Leading architecture firm Bates Smart chose curved bricks from Robertson's Building Products Pty Ltd to provide a tactile experience to children at the new Woodstock Early Learning Centre in Sydney Olympic Park. The glazed bricks with custom curves reinforce the learning centre’s playful nature.

Bates Smart’s design for developer Ecove Group was based on creating a relatable, fun, playful and tactile building for young children attending the centre. Nestled adjacent to the recently completed 36-storey Opal Tower apartments, also designed by the Bates Smart team, the series of seven pavilions making up the learning centre are sure to delight the senses of every child who enters its doors.

Bates Smart was able to meet their design objectives by combining a thoughtful, creative design with a highly colourful and tactile material palette, driven by bricks.

Though the building is integrated into the new Opal Tower development, the Woodstock ELC stands alone as seven distinct pentagonal pavilions, replicating the five sides of the site’s boundaries. Four of the pavilions are playrooms, arranged around a common outdoor play area, and the remaining three house administration and support spaces. Curved corners and pitched rooves, sloping in different directions, complete the pavilions’ unique design.

Jonathan Claridge, Associate, Bates Smart explains, “The pitched roof was designed to echo a typical residential building… and we used curved corners to make the building appear more welcoming and softer, breaking down the scale and making it feel a little more residential or domestic in scale so it wouldn’t be so daunting for the children attending the childcare – so it would seem like a more fun and playful building.”

Following DA approval and prior to construction, Bates Smart worked closely with Robertson’s Building Products “to determine the specification of those curved bricks, what the radius of those corners could be and the various custom bricks types that were required to achieve those curves,” Jonathan remarks.

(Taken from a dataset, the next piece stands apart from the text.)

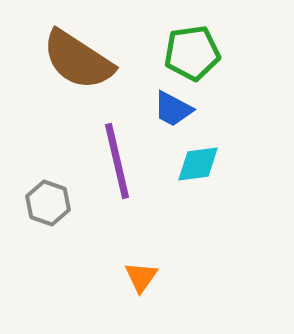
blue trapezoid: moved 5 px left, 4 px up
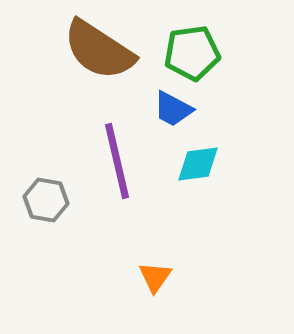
brown semicircle: moved 21 px right, 10 px up
gray hexagon: moved 2 px left, 3 px up; rotated 9 degrees counterclockwise
orange triangle: moved 14 px right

Bricks were important to the Centre’s design for their domestic quality and for the scale, size and texture that they added to a design.

Jonathan explains that they liked the idea of bricks being a textural experience for the children, so they’d be more willing to touch and feel the building. Exploring the idea further, they decided to use glazed bricks to elevate this domestic material into something more special. The glaze made the building more colourful, really reinforcing its playful nature.

After consulting with Peter Robertson, the Bates Smart team selected five different Robertson’s Building Products glazed bricks for the ELC comprising of four custom greens and a light grey. The glazed bricks complemented Opal Tower’s green façade, which took its colours and hues from the surrounding Bicentennial Park.

“The way that the light reflects off the bricks at different times of the day is one of those unexpected qualities, and the appearance changes throughout the day; the way the light hits the face of the building and the curves is particularly pleasing,” Jonathan comments.

The glazed bricks are also a little different with a slight texture instead of just a flat coat of glazing. The slightly uneven texture lends a unique quality to each brick, adding to the reflective nature of the brick and producing a more interesting appearance.

When Woodstock ELC welcomes 80 young children through its doors, there is no doubt they will react just as the Bates Smart team expects them to – with absolute delight and excitement at having a fun and interactive environment in which to learn and play.